課題: 女性の社会進出を論じた原文を、最後の文の次から書き継げ。

原文:
::::::::::

政府やいろんな有名人が『女性の社会進出』などをスローガンに掲げてアピールしてくれているのに、自分が斜に構えすぎているだけなのかもしれないが、素直に嬉しいとも有り難いとも思えない。『社会』への進出を声高に叫ぶ前に、改善すべきことが有るだろうと思うから。

これまで数多くの内閣が、『女性の社会進出』『女性の活躍』『男女共同参画』といった一見「女性のみなさん応援してますよ」的なフレーズで、いろんな政策を打ち出して社会基盤の拡充や改善を図り、支援策を実施してきた。

男女共同参画社会とは、「男女が、社会の対等な構成員として、自らの意思によって社会のあらゆる分野における活動に参画する機会が確保され、もって男女が均等に政治的、経済的、社会的及び文化的利益を享受することができ、かつ、共に責任を担うべき社会」です。(男女共同参画社会基本法第2条)


うん十年前は、そもそもの女性の社会的地位が本当に低く、会社における女性は、お茶汲みやコピーといった仕事に代表されるように、家庭で夫や子供のために尽くす女性の延長線上のような扱いだったのだろうと思う。自分がIT業界に就職して社会人になってから二十年ほど経つが、就職したころは、システムエンジニア・プログラマと呼ばれる職域における女性技術者は少なく周りはほぼ男性だった。今は当時と比べると女性の数も増え、責任ある立場に就く女性も明らかに増えている。

穿った見方をすると、政府がここまで大々的に(選挙パフォーマンスのネタになるくらい)力を入れている理由の一つは、人口減少と人口の高齢化による労働人口の減少からくる税収や経済利益の減収を女性の労働によって補いたい思惑が一番大きいのではと思う。理由はともかく、割と本気で色んなことをしてくれているのは認める。

::::::::::

提供情報:
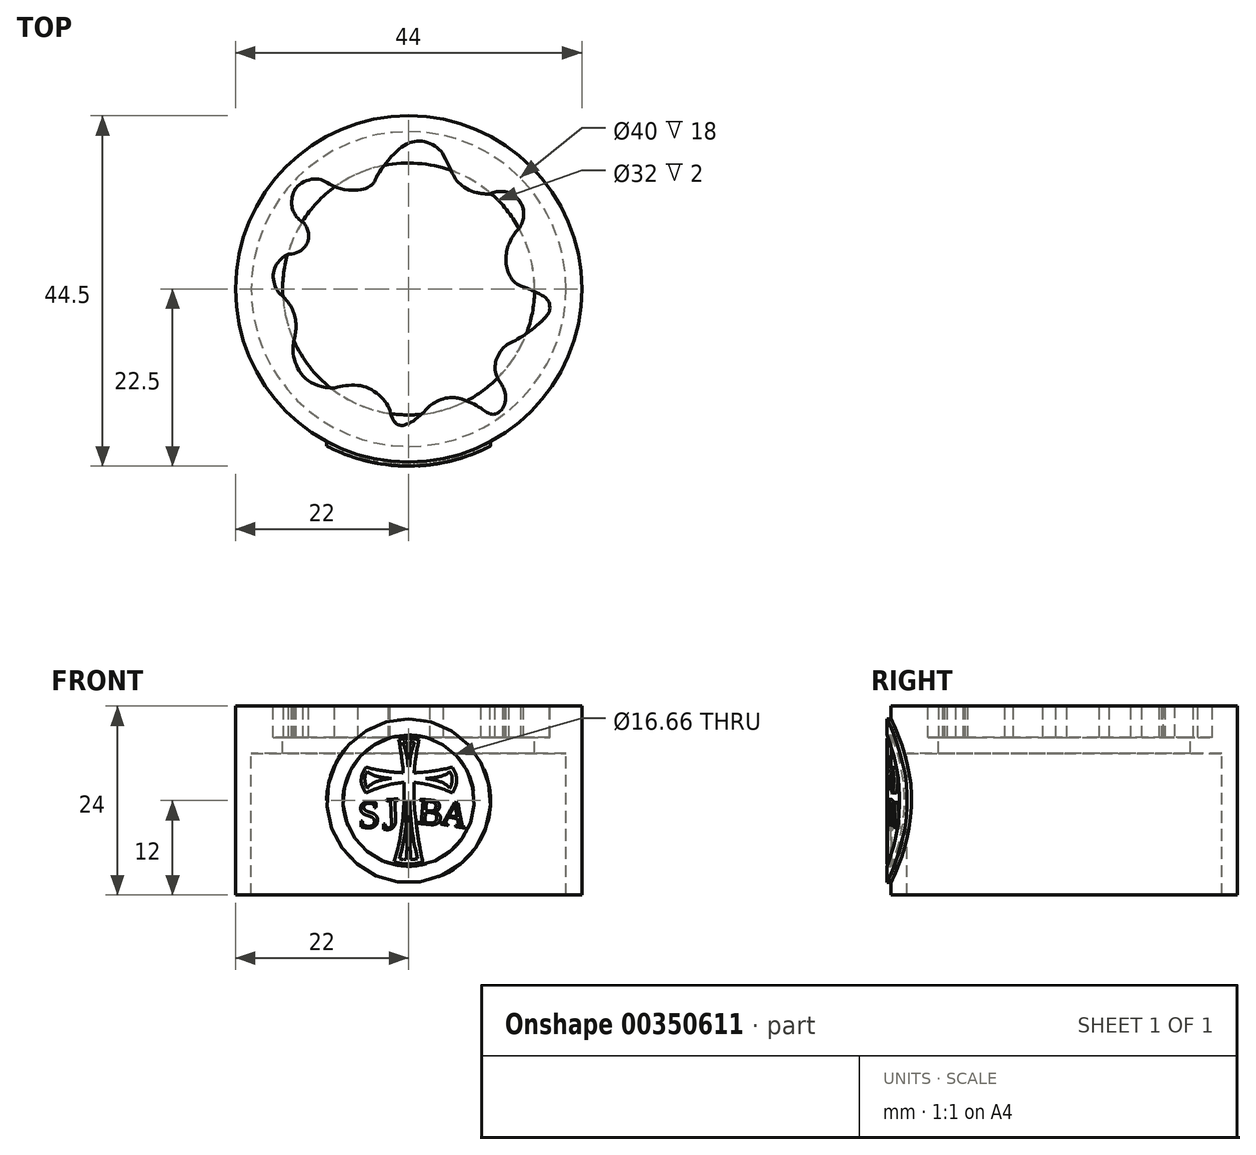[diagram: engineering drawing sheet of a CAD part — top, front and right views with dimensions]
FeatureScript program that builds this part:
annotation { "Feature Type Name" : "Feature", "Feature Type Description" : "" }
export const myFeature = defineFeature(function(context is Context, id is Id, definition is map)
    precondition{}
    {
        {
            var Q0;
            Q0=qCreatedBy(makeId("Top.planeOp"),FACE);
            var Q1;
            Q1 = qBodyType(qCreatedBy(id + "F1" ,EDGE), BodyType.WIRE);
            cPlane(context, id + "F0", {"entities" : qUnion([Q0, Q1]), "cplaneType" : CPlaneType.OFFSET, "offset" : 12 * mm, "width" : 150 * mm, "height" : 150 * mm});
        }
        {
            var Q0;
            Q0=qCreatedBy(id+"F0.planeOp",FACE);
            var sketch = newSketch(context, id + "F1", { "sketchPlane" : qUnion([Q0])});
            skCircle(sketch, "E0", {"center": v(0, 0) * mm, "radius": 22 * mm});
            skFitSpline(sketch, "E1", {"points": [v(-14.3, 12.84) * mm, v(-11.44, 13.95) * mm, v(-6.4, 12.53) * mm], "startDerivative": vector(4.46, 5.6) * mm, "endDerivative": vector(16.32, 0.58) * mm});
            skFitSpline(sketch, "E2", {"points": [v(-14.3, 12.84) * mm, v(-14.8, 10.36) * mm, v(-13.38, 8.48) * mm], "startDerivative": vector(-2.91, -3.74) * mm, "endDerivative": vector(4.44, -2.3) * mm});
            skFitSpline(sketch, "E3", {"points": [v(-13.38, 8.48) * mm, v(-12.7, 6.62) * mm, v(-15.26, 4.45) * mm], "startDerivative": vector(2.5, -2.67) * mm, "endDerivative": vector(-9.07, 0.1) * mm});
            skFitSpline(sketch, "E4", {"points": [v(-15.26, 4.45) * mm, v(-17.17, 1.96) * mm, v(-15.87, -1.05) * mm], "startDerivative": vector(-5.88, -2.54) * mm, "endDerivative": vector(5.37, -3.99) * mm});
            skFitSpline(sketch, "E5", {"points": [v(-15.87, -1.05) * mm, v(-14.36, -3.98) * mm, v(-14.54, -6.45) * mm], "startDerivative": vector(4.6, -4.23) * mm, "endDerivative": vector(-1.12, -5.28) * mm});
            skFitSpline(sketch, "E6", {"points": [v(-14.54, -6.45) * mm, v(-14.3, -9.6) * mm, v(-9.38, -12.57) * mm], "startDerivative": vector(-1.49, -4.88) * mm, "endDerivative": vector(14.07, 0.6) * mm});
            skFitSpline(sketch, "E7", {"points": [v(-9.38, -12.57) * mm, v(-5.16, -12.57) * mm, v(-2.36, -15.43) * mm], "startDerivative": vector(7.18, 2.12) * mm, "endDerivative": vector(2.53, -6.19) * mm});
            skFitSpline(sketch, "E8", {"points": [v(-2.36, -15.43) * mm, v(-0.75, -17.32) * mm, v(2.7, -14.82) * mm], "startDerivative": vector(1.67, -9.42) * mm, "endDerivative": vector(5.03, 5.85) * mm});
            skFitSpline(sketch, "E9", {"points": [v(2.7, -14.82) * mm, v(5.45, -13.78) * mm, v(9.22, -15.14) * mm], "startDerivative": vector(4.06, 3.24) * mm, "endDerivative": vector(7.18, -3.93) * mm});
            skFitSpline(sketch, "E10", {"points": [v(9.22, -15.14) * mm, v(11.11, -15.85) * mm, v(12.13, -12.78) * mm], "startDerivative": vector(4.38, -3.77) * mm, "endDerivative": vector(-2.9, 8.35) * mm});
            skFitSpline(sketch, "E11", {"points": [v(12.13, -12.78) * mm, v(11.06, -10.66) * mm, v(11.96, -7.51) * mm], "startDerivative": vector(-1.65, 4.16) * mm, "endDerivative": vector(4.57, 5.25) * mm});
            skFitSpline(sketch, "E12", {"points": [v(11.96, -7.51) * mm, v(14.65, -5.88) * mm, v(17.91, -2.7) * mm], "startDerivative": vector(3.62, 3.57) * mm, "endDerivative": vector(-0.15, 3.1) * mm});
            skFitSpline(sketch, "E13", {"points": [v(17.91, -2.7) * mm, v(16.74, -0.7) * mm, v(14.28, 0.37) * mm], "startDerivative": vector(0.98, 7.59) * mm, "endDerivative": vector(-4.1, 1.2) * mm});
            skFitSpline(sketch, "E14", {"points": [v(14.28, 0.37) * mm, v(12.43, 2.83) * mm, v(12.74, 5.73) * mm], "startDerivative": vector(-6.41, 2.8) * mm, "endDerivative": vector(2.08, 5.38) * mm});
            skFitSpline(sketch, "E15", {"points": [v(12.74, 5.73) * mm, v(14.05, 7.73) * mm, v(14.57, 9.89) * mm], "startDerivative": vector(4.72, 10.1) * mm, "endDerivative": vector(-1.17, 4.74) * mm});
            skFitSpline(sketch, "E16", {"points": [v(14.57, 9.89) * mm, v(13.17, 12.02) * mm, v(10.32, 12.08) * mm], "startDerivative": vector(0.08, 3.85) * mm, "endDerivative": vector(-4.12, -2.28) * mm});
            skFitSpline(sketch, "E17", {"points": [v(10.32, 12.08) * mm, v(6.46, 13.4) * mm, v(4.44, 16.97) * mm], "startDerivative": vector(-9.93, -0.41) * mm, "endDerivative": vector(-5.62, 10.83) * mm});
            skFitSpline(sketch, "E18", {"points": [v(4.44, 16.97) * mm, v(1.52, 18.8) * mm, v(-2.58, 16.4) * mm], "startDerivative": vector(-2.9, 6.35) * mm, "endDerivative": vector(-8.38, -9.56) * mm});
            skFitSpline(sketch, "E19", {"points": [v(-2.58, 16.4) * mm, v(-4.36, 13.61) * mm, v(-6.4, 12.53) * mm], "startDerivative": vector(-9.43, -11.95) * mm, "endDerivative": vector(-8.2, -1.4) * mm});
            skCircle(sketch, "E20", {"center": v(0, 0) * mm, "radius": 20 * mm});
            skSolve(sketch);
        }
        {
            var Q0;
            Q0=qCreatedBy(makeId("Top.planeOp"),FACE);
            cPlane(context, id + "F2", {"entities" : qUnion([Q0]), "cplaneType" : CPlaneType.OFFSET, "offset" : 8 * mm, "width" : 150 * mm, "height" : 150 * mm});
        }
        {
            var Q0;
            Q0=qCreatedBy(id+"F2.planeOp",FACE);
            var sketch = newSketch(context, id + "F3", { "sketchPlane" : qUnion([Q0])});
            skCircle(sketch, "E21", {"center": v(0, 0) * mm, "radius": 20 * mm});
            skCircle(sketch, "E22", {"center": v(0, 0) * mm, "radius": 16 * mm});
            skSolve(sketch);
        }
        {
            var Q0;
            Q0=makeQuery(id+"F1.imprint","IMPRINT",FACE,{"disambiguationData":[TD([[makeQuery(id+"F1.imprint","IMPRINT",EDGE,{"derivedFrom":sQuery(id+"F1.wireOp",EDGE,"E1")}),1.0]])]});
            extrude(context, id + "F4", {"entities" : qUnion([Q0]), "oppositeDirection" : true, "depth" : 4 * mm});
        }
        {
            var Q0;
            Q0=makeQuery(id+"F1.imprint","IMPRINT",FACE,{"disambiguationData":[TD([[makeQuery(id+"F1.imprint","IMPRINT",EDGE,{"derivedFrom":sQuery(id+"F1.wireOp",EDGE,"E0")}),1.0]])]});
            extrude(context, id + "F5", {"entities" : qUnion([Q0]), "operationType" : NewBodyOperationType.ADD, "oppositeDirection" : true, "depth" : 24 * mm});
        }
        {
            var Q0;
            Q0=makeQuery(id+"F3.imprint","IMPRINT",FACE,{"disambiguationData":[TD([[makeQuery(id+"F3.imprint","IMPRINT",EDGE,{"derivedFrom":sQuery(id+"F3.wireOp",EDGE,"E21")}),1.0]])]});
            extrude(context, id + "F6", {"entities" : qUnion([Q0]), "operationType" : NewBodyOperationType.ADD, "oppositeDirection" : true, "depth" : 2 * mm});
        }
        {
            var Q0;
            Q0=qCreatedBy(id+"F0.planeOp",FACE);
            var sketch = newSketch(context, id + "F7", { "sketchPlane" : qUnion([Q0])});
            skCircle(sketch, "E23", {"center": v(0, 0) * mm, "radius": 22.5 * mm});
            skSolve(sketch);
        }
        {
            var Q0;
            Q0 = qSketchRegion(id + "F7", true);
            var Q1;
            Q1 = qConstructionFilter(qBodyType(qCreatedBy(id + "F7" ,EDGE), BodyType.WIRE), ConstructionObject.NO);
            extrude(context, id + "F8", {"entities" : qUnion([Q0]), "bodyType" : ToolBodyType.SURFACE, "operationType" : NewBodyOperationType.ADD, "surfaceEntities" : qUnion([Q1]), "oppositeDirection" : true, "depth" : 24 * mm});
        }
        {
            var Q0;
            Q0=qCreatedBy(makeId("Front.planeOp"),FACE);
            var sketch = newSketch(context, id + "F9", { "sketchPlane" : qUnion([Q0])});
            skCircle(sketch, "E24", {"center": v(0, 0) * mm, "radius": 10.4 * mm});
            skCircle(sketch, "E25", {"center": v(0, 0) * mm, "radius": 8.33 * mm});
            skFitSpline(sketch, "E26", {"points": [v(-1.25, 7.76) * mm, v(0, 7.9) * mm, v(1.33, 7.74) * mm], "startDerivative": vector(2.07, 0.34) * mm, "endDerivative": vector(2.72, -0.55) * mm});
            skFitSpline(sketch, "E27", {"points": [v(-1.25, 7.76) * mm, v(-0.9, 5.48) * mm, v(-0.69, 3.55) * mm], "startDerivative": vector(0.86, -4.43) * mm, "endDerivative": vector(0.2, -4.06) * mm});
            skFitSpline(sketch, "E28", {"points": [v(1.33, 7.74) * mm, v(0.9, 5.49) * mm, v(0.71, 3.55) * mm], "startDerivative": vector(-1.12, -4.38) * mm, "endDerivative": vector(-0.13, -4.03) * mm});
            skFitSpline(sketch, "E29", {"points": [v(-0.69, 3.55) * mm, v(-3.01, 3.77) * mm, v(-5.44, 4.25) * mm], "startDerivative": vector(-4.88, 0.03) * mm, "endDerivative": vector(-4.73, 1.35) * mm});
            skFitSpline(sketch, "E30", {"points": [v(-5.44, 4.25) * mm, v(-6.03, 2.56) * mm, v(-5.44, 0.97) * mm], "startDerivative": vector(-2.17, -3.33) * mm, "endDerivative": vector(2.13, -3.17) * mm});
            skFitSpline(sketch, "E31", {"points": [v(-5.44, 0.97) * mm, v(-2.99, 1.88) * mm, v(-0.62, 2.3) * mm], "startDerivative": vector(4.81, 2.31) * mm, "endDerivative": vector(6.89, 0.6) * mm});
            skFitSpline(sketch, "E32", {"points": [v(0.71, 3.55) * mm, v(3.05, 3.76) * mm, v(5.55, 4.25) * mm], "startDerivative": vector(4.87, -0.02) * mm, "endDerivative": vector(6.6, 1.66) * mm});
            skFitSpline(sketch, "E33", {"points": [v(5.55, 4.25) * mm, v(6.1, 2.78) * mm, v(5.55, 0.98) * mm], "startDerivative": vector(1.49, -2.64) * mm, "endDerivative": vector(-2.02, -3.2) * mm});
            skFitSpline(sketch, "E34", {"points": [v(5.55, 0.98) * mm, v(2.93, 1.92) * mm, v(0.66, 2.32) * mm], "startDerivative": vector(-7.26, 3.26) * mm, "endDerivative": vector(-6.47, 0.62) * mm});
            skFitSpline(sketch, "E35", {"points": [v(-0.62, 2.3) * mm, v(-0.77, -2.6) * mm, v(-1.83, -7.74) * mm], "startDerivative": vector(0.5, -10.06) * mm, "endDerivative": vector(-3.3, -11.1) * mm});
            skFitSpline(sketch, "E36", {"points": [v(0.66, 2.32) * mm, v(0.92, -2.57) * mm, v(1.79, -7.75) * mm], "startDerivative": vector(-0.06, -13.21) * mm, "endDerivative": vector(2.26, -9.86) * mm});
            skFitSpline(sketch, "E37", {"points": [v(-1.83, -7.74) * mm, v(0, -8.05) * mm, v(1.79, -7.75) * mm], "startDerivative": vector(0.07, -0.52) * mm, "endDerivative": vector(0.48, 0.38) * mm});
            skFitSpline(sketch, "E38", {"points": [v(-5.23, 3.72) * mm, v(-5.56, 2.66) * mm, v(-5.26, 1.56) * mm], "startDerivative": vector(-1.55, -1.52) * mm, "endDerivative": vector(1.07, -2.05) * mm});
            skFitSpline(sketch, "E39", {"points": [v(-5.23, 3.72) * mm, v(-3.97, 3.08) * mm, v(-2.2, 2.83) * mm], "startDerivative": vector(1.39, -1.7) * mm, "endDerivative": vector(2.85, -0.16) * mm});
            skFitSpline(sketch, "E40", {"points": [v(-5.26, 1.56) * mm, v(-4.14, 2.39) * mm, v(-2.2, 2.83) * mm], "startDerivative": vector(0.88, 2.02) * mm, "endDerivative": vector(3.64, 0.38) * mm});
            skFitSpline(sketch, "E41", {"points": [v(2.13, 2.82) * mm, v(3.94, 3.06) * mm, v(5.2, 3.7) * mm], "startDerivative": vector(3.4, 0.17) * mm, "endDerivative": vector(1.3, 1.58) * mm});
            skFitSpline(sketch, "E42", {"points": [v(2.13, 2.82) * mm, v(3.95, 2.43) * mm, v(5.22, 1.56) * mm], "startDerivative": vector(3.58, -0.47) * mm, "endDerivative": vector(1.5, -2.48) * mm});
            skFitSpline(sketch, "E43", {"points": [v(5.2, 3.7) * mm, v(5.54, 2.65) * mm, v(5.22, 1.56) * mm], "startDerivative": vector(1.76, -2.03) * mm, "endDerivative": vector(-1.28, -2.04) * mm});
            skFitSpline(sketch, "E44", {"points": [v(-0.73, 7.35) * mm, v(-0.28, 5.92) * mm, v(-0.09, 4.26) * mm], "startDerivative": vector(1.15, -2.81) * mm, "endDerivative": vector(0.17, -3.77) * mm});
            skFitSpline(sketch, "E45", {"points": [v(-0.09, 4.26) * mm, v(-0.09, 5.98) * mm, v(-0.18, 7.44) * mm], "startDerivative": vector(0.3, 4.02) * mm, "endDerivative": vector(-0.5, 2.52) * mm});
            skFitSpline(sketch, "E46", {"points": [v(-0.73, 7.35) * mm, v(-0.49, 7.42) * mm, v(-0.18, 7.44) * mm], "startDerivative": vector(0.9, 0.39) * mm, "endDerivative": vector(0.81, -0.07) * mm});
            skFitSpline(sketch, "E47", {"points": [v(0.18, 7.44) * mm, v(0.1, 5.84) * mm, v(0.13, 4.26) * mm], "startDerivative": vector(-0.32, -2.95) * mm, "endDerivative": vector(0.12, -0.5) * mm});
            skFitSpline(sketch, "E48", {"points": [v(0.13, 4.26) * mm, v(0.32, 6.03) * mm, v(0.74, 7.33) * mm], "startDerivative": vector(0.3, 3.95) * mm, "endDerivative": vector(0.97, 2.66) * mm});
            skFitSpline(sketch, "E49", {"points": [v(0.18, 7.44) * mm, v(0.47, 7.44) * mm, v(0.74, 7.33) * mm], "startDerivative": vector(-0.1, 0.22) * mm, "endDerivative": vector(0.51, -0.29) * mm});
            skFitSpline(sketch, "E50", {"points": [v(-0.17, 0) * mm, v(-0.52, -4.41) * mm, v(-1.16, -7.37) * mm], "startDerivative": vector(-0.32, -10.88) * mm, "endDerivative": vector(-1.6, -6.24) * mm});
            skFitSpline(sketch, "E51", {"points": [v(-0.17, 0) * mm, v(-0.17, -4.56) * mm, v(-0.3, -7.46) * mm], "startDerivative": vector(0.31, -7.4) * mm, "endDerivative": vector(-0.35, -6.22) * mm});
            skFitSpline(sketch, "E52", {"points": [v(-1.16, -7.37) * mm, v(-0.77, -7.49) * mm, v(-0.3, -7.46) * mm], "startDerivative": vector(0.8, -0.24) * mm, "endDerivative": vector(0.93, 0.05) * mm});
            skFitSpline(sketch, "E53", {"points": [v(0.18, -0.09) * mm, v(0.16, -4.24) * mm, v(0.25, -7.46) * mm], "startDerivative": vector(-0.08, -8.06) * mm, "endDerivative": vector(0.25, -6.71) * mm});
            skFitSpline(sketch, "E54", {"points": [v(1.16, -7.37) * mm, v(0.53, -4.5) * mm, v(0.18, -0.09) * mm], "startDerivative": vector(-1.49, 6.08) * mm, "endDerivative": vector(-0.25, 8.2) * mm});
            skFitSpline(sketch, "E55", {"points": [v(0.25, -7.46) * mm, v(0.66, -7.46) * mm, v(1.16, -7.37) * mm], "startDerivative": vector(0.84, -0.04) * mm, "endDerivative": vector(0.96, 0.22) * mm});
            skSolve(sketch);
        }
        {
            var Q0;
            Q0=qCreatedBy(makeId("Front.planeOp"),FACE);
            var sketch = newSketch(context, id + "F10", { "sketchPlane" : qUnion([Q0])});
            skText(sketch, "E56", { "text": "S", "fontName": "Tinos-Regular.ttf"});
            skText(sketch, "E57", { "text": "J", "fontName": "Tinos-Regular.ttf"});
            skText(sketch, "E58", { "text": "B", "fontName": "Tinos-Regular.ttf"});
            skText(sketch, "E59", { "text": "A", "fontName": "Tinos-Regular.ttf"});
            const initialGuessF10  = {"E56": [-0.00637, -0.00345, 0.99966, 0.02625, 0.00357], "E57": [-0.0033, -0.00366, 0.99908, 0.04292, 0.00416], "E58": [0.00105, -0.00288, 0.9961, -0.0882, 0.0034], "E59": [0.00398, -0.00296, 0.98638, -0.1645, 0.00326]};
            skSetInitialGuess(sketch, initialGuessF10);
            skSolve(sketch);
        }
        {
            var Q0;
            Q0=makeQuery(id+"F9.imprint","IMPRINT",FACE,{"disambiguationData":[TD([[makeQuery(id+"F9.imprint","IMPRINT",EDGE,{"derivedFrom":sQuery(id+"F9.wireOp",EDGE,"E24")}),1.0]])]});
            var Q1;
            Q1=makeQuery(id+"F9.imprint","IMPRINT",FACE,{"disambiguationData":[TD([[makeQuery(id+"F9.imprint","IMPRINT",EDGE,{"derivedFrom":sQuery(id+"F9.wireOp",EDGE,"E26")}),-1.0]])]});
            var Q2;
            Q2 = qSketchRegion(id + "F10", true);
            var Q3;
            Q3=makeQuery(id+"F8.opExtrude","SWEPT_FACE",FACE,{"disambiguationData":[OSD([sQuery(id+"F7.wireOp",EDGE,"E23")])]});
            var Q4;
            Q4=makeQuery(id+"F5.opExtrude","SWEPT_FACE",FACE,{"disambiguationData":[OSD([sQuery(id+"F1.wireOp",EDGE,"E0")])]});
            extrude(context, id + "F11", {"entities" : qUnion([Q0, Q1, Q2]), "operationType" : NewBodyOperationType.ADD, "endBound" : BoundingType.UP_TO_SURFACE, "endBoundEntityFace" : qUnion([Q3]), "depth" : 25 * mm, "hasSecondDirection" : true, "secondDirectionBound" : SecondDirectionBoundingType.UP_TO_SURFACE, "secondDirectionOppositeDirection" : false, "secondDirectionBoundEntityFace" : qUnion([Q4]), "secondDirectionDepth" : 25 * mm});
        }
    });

::::::::::

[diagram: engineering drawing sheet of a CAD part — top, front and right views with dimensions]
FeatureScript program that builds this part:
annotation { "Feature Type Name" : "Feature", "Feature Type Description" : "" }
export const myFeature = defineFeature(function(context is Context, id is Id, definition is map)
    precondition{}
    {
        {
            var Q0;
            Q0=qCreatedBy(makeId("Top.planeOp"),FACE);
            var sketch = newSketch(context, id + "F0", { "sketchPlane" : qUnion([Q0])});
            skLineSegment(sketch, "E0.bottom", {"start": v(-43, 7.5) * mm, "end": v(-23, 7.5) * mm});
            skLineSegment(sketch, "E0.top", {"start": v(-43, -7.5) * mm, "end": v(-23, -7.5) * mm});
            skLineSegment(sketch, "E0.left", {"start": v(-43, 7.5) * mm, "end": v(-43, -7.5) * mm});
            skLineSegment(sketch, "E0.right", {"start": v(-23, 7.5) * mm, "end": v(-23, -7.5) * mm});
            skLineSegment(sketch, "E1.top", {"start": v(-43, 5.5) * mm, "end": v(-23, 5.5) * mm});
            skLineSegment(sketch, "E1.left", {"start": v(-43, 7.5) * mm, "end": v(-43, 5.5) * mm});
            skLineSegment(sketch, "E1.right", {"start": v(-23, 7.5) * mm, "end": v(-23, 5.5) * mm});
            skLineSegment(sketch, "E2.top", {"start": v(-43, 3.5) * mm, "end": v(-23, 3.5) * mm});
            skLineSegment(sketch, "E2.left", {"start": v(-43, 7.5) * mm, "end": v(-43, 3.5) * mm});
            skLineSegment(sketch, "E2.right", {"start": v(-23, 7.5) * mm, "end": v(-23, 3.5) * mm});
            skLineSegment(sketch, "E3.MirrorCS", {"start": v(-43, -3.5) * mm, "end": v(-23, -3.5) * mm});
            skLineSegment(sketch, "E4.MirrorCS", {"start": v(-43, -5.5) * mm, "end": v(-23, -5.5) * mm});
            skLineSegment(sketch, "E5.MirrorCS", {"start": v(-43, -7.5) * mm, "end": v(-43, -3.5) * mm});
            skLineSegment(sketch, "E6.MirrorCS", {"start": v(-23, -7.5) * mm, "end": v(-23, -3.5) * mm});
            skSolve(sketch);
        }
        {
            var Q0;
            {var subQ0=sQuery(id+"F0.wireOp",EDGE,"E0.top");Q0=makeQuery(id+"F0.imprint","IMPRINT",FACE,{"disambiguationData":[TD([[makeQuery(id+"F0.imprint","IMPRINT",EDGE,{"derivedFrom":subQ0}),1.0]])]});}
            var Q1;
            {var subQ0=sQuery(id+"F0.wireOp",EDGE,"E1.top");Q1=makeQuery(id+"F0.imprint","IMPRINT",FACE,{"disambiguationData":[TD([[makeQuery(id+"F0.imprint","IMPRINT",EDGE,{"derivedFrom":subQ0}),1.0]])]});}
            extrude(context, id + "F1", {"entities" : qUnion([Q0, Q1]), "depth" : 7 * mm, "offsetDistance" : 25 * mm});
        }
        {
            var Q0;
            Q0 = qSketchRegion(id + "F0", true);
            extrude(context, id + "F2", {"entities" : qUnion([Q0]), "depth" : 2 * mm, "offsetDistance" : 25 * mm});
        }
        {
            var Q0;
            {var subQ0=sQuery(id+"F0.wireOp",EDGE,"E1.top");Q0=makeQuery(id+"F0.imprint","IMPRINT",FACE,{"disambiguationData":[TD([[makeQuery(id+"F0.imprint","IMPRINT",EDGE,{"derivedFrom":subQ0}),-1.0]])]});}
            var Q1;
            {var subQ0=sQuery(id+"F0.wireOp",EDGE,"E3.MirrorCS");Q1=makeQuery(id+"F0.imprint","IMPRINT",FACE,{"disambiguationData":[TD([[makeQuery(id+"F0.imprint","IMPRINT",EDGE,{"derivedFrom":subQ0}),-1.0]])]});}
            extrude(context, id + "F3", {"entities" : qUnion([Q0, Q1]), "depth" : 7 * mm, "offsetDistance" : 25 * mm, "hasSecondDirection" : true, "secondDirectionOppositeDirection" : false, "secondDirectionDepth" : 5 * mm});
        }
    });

::::::::::

演習結果:
そんないろんな先達の努力のおかけで、世間一般の固定観念も会社の仕組みにおいても、昔に比べると活躍する女性を阻む壁は格段に低くなってきていると思う。ここ十年ほどは更に、影響力のある人たちが積極的に啓蒙し、政府や行政が女性の社会進出のための社会基盤を整えたり、法整備をしたり、支援策を実施している。

なのに、世界水準では未だ日本の女性の社会進出に対する評価は低い。2021年発表の「ジェンダー・ギャップ指数(GGI)」では、世界経済フォーラム(WEF)版では、156ヶ国中120位。日本はG7最下位、なんなら何かと話題に上るお隣の韓国・中国よりも低い。
内訳と使途が適正かはさておき、男女共同参画のために、うん兆円規模の予算をつぎ込んでいながら、なぜこんなに低いのか?

いくら立派な『箱』をいくら用意しても、そこに収められる『モノ』が箱に合った形状をしていなければ、箱が提供するスペースは有効活用できず、無駄な隙間が残ったり箱からはみ出したり。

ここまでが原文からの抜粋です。